RedwoodJS

v0.19.0

# Side Quest: How Redwood Works with Data

Redwood likes GraphQL. We think it's the API of the future. Our GraphQL implementation is built with Apollo. Here's how a typical GraphQL query works its way through your app:

Redwood Data Flow

The front-end uses Apollo Client to create a GraphQL payload sent to Apollo Server running in a serverless AWS Lambda function in the cloud.

The *.sdl.js files in api/src/graphql define the GraphQL Object, Query and Mutation types and thus the interface of your API.

Normally you would write a resolver map that contains all your resolvers and tells Apollo how to map them to your SDL. But putting business logic directly in the resolver map would result in a very big file and horrible reusability, so you'd be well advised to extract all the logic out into a library of functions, import them, and call them from the resolver map, remembering to pass all the arguments through. Ugh, that's a lot of effort and boilerplate, and still doesn't result in very good reusabilty.

Redwood has a better way! Remember the api/src/services directory? Redwood will automatically import and map resolvers from the corresponding services file onto your SDL. At the same time, it allows you to write those resolvers in a way that makes them easy to call as regular functions from other resolvers or services. That's a lot of awesomeness to contemplate, so let's show an example.

Consider the following SDL javascript snippet:

// api/src/graphql/posts.sdl.js

export const schema = gql`
  type Post {
    id: Int!
    title: String!
    body: String!
    createdAt: DateTime!
  }

  type Query {
    posts: [Post!]!
    post(id: Int!): Post!
  }

  input CreatePostInput {
    title: String!
    body: String!
  }

  input UpdatePostInput {
    title: String
    body: String
  }

  type Mutation {
    createPost(input: CreatePostInput!): Post!
    updatePost(id: Int!, input: UpdatePostInput!): Post!
    deletePost(id: Int!): Post!
  }
`

In this example, Redwood will look in api/src/services/posts/posts.js for the following five resolvers:

  • posts()
  • post({id})
  • createPost({input})
  • updatePost({id, input})
  • deletePost({id})

To implement these, simply export them from the services file.

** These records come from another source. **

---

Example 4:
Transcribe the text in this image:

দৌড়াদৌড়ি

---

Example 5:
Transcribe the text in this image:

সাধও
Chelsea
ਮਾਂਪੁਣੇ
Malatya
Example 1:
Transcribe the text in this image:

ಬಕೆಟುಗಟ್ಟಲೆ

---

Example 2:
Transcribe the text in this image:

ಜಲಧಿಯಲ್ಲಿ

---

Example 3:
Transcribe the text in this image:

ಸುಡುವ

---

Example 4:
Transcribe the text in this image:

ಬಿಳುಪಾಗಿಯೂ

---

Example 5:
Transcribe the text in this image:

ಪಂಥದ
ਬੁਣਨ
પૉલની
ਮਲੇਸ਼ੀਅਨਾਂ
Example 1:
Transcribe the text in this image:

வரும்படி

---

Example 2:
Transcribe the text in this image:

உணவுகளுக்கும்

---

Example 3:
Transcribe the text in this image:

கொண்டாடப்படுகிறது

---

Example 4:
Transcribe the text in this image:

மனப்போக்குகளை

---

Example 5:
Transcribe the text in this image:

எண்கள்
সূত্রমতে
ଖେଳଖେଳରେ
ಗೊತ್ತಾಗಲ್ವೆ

They will usually get your data from a database, but they can do anything you want, as long as they return the proper types that Apollo expects based on what you defined in posts.sdl.js.

// api/src/services/posts/posts.js
import { db } from 'src/lib/db'

export const posts = () => {
  return db.post.findMany()
}

export const post = ({ id }) => {
  return db.post.findOne({
    where: { id },
  })
}

export const createPost = ({ input }) => {
  return db.post.create({
    data: input,
  })
}

export const updatePost = ({ id, input }) => {
  return db.post.update({
    data: input,
    where: { id },
  })
}

export const deletePost = ({ id }) => {
  return db.post.delete({
    where: { id },
  })
}

Apollo assumes these functions return promises, which db (an instance of PrismaClient) does. Apollo waits for them to resolve before responding with your query results, so you don't need to worry about async/await or mess with callbacks yourself.

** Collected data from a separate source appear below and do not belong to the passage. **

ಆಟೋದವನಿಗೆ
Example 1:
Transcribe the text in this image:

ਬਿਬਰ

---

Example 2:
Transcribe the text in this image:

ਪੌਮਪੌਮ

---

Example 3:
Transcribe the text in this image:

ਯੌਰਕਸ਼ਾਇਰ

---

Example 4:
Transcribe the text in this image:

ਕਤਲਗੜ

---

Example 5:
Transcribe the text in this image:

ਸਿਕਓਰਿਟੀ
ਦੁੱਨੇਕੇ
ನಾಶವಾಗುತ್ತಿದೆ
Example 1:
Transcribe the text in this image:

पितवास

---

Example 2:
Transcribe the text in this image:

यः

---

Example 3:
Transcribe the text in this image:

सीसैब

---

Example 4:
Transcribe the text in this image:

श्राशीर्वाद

You may be wondering why we call these implementation files "services". While this example blog doesn't get complex enough to show it off, services are intended to be an abstraction above single database tables. For example, a more complex app may have a "billing" service that uses both a transactions table and a subscriptions table. Some of the functionality of this service may be exposed via GraphQL, but only as much as you like.

You don't have to make each function in your service available via GraphQL—leave it out of your Query and Mutation types and it won't exist as far as GraphQL is concerned. But you could still use it yourself—services are just Javascript functions so you can use them anywhere you'd like:

  • From another service
  • In a custom lambda function
  • From a completely separate, custom API

By dividing your app into well-defined services and providing an API for those services (both for internal use and for GraphQL), you will naturally start to enforce separation of concerns and (in all likelihood) increase the maintainability of your codebase.

Back to our data flow: Apollo has called the resolver which, in our case, retrieved data from the database. Apollo digs into the object and returns only the key/values that were asked for in the GraphQL query. It then packages up the response in a GraphQL payload and returns it to the browser.

If you're using a Redwood cell then this data will be available to you in your Success component ready to be looped through and/or displayed like any other React component.